ISSN: 1391 - 0531
Sunday September 16, 2007
Vol. 42 - No 16
Financial Times  

SME Bank-Lankaputhra merger likely in October

The controversial merger of the SME Bank with Lankaputhra Development Bank (LDB) is likely to take place next month, The Sunday Times FT learns.

“We have no role in the merger. It’s Lankaputhra Bank that is handling this exercise and they are carrying out research ahead of the move,” said Douglas Weerasinghe, SME Bank CEO, when asked to comment on the latest situation, adding “We are a passive party”.

Other officials at the bank said Treasury Secretary Dr P.B. Jayasundera late last month had met SME Bank employees and indicated they would be absorbed to Lankaputhra with letters confirming this being given before the end of August. However employees say they are yet to receive the new letters of appointment.

The proposed merger, which has triggered concern amongst small industrialists as yet another attempt to kill development banking at the lower end of the scale (small and medium enterprises), has caused many other flutters in the past few months.

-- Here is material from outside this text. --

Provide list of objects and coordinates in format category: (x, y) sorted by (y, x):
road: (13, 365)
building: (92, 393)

For example, in late June, Jayasundera committed a major faux pas when he ordered the board to resign and a new one constituted and included LDB chairman A.de Vass Gunawardene and some of the latter’s directors as nominees.

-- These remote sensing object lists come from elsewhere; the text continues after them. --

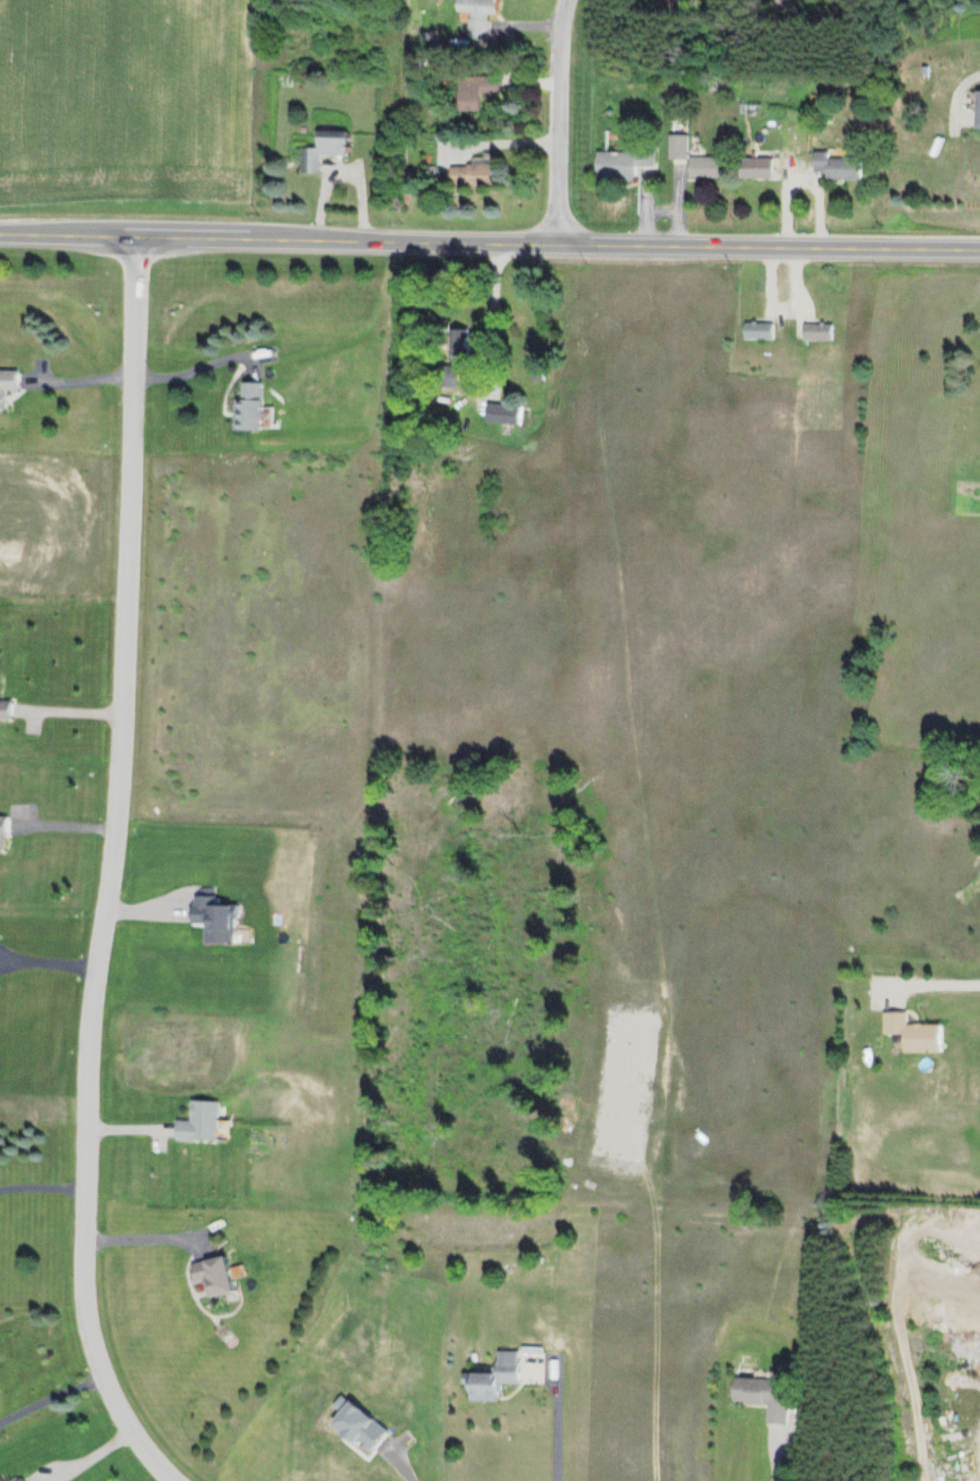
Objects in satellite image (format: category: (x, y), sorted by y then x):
building: (775, 3)
building: (475, 15)
building: (474, 90)
building: (975, 108)
road: (559, 122)
building: (676, 145)
building: (323, 147)
building: (623, 161)
building: (703, 165)
building: (753, 165)
building: (835, 165)
building: (472, 171)
road: (489, 243)
building: (756, 329)
building: (816, 330)
building: (7, 380)
building: (245, 404)
building: (501, 412)
building: (4, 709)
road: (107, 870)
road: (933, 984)
building: (911, 1031)
building: (197, 1121)
building: (211, 1274)
quarry: (940, 1347)
building: (493, 1376)
building: (760, 1394)

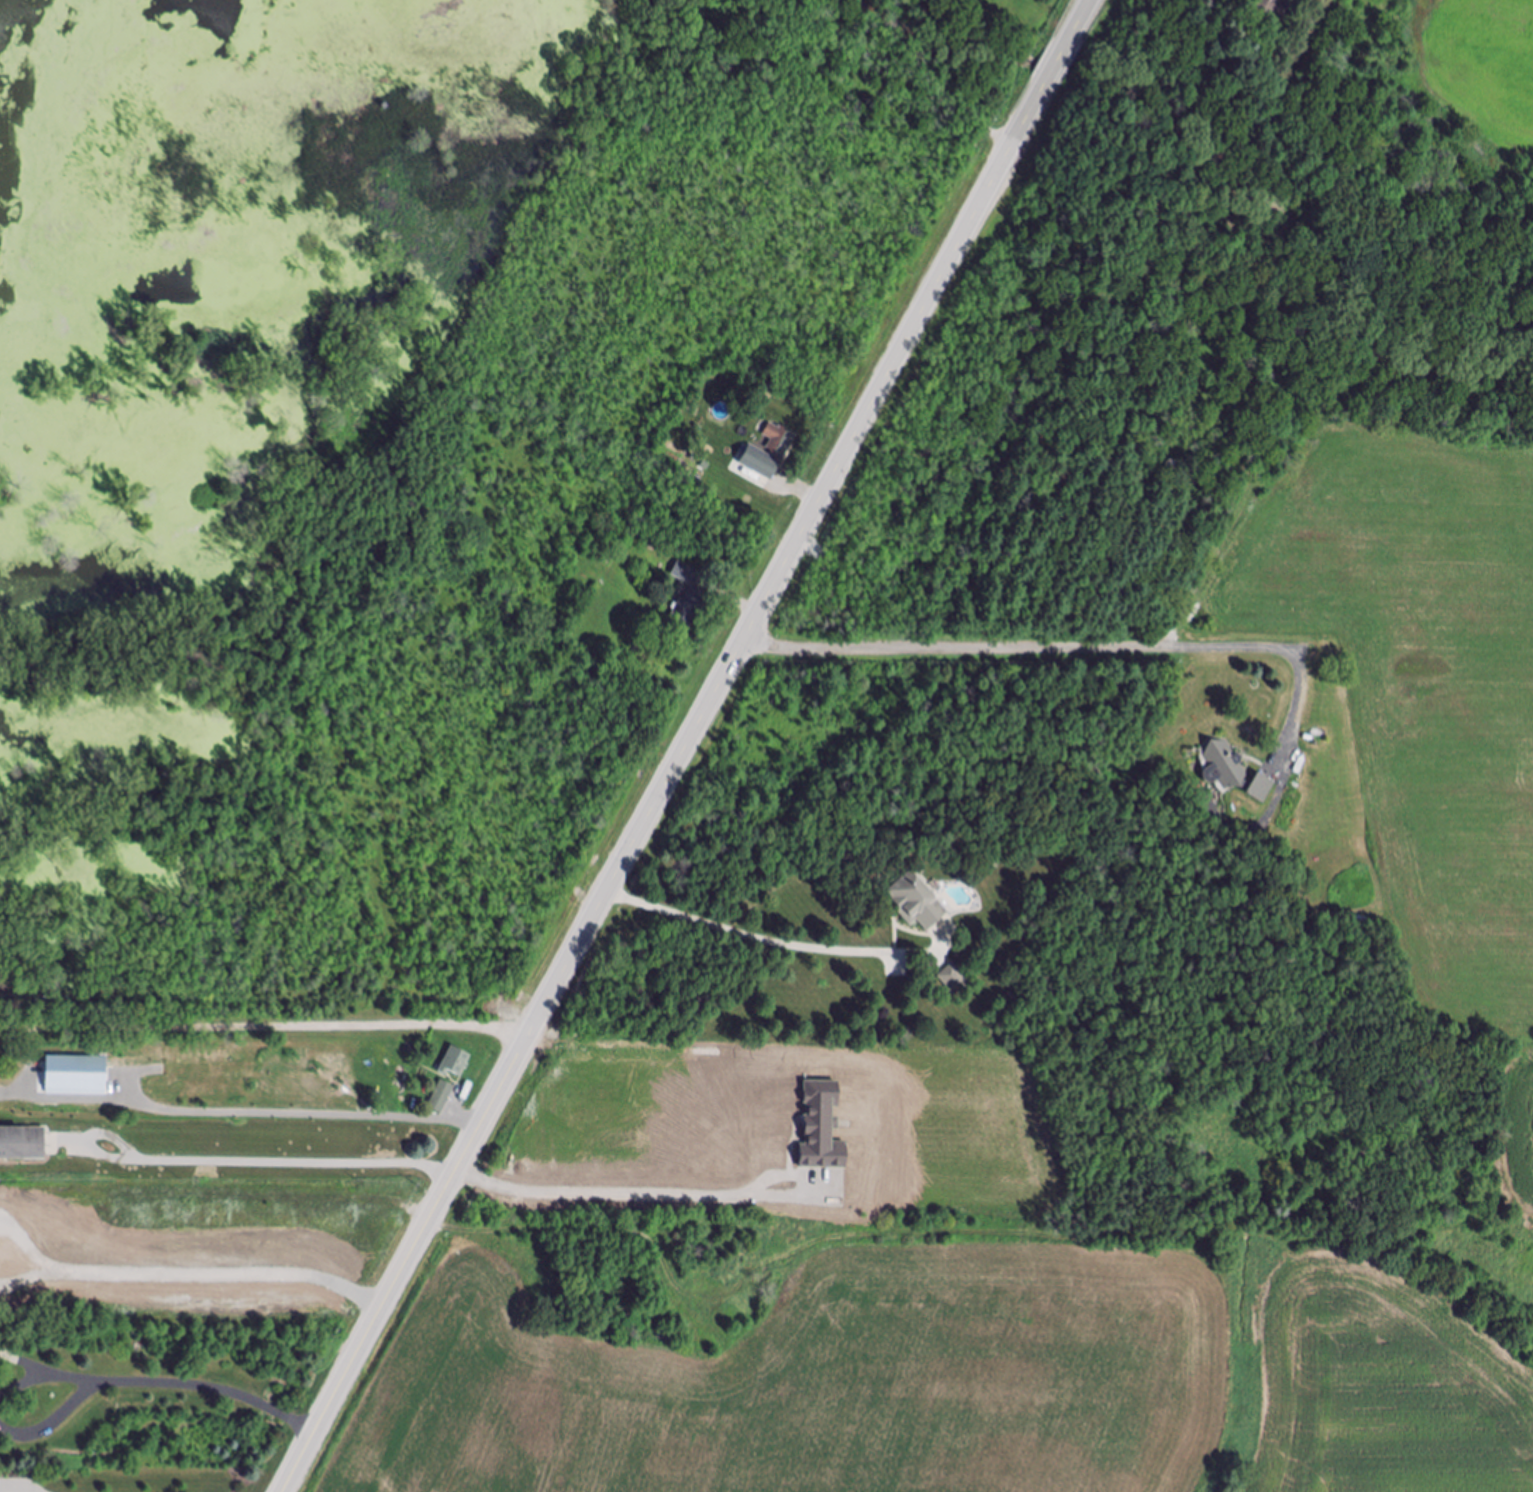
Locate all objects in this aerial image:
building: (1267, 7)
park: (1266, 79)
building: (779, 442)
building: (760, 465)
road: (810, 520)
building: (685, 576)
building: (689, 610)
road: (1026, 645)
road: (1307, 698)
building: (1222, 768)
building: (1260, 791)
building: (915, 905)
road: (770, 941)
building: (952, 981)
road: (267, 1020)
building: (455, 1063)
building: (76, 1075)
building: (441, 1097)
road: (491, 1108)
road: (296, 1116)
building: (820, 1127)
crop: (1517, 1129)
building: (24, 1146)
road: (233, 1163)
road: (630, 1196)
road: (31, 1247)
road: (226, 1273)
road: (30, 1279)
road: (368, 1334)
building: (672, 1337)
crop: (929, 1365)
road: (166, 1385)
road: (40, 1484)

When the SME Bank company secretary wrote to the Central Bank (CB) and sought its concurrence in the appointment of the new directors, the CB said under the new Banking Act, a director cannot serve in two banks and such an appointment is illegal. The Treasury Secretary’s order was put on hold.

Then again, as per new governance rules where directors are personally held responsible for their actions, the new chairman of SME Bank Lalith R de Silva, a Finance Ministry representative appointed after the earlier blunder, hasn’t authorized the transfer of deposits and investments to LDB, though ordered to do so by the Treasury Secretary in a letter dated August 3, it is learnt.

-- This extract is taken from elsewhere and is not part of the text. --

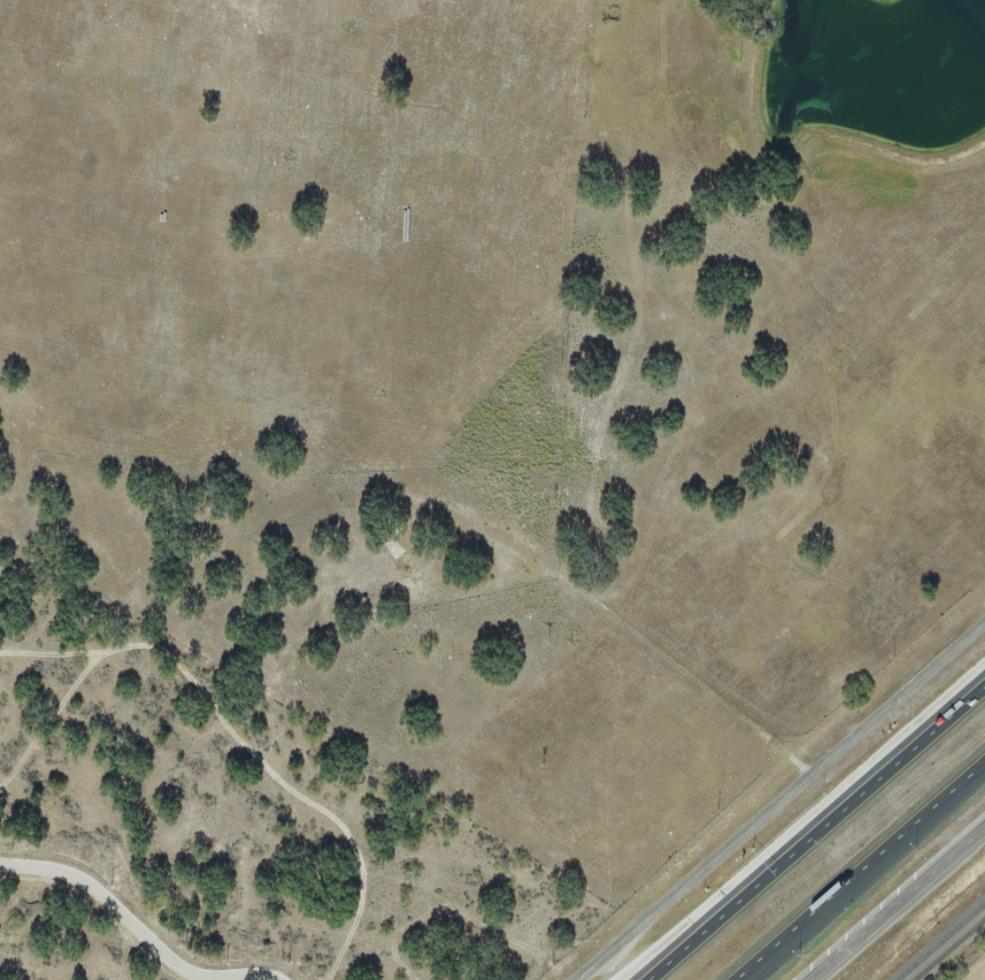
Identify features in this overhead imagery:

This is based on advice that it would be considered a bad decision to transfer deposits from currently high interest commercial accounts to a low interest account. “On advice he has not transferred the deposits and investments totaling Rs 1.4 billion in which the SME Bank gets tidy interest income,” a banking analyst said

The merger between the two banks which was to include five regional development banks was recommended in the 2007 budget. However the regional banks with powerful unions resisted the move and the plan to draw them into the merger has now been abandoned.

The banking analyst said LDB has turned into an infrastructure development bank and wouldn’t service the needs of small and medium scale investors. Lankaputhra for example is funding Mihin Air among other costly and seen as politically-motivated projects and is desperately short of cash, he said, adding that the LDB is eyeing the assets at cash-rich SME Bank.

The SME Bank began in mid 2005 to fill the gap created by development finance institutions like DFCC and NDB turning into commercial banks. It was focused on entrepreneur development and venture capital. The analyst said that the difference in the SME Bank was that it is a risk taker and helps start ups unlike other DFI’s.

The SME Bank has had its own share of problems during the time it came under the purview of Rohitha Bogollagama’s then Ministry of Enterprise Development, when loans were given to cronies and political catchers. “In some cases the recipients couldn’t be traced,” the analyst said, adding that more than 1,000 loans were given.

He said the NPA (Non Performing Assets) is 35 percent of the loan portfolio with many expected to be written off. The bank has lent more than Rs 500 million in loans so far while investing Rs 1.4 million in interest-accruing deposits.

The analyst said the authorities were turning away from good development banking facilities for small investors at a time when the World Bank itself has complimented DFCC as a model DFI in the world.